I would like to convert a NumPy array of integers representing ASCII codes to the corresponding string. For example ASCII code 97 is equal to character "a". I tried:

from numpy import *
a=array([97, 98, 99])
c = a.astype('string')
print c

which gives:

['9' '9' '9']

but I would like to get the string "abc".

Håkon Hægland
  • 36,323
  • 18
  • 71
  • 152

6 Answers6

10
print "".join([chr(item) for item in a])

output

abc
Ashoka Lella
  • 6,407
  • 1
  • 29
  • 38
  • Thanks Ashoka for the nice solution. I was too focused on trying to use a NumPy function, but this seems like an elegant solution. – Håkon Hægland Jul 19 '14 at 08:45
10

Another solution that does not involve leaving the NumPy world is to view the data as strings:

arr = np.array([97, 98, 99], dtype=np.uint8).view('S3').squeeze()

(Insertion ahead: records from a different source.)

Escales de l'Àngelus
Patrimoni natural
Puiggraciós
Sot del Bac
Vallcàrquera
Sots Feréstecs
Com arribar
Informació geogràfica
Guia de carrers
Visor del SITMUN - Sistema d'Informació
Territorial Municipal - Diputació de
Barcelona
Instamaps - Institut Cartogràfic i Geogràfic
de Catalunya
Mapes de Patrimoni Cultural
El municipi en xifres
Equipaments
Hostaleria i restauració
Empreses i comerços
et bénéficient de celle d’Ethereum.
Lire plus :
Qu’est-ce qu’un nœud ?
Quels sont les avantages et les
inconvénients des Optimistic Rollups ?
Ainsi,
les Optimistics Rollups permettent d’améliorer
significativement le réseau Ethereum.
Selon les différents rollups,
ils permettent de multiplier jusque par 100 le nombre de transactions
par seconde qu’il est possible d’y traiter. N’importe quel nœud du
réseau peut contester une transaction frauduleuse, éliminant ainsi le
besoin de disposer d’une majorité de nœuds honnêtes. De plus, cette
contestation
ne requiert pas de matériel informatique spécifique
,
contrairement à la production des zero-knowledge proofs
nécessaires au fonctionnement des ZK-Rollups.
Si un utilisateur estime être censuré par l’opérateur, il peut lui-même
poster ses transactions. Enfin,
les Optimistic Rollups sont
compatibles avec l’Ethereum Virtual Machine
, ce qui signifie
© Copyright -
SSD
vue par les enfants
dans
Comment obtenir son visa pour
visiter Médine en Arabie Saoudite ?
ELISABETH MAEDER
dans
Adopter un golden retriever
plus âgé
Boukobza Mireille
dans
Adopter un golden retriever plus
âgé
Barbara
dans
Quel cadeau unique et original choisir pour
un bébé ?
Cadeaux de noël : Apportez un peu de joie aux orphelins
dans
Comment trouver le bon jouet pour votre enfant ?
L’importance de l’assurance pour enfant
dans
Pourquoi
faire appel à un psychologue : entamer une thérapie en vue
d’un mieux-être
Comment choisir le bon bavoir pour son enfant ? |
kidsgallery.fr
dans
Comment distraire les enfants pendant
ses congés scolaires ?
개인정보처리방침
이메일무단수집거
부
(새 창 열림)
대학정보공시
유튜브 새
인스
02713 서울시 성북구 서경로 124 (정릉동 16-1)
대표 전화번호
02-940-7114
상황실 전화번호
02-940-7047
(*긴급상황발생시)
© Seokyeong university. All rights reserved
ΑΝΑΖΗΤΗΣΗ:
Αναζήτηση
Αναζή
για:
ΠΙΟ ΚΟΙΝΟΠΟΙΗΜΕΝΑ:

or if your numpy array is not 8-bit integers:

arr = np.array([97, 98, 99]).astype(np.uint8).view('S3').squeeze()

In these cases however you do have to append the right length to the data type (e.g. 'S3' for 3 character strings).

coderforlife
  • 1,197
  • 16
  • 27
7

create an array of bytes and decode the the byte representation using the ascii codec:

np.array([98,97,99], dtype=np.int8).tostring().decode("ascii")

note that tostring is badly named, it actually returns bytes which happens to be a string in python2, in python3 you will get the bytes type back which need to be decoded.

jtaylor
  • 2,229
  • 17
  • 19
2
import numpy as np
np.array([97, 98, 99], dtype='b').tobytes().decode("ascii")

Output:

'abc'

Data type objects (dtype)

tostring() is deprecated since version 1.19.0. Use tobytes() instead.

ivanbgd
  • 131
  • 1
  • 5
1
from numpy import array

a = array([97, 98, 99])
print("{0:c}{1:c}{2:c}".format(a[0], a[1], a[2]))

Of course, join and a list comprehension can be used here as well.

Boris Verkhovskiy
  • 10,733
  • 7
  • 77
  • 79
nouseforname
  • 690
  • 1
  • 5
  • 17
1

Solutions that rely on Python loops or string formatting will be slow for large datasets. If you know that all of your data are ASCII, a faster approach could be to use fancy indexing:

import numpy as np
a = np.array([97, 98, 99])
np.array([chr(x) for x in range(127)])[a]
# array(['a', 'b', 'c'], dtype='<U1')

An advantage is that it works for arbitrarily shaped arrays.

nth
  • 1,250
  • 14
  • 12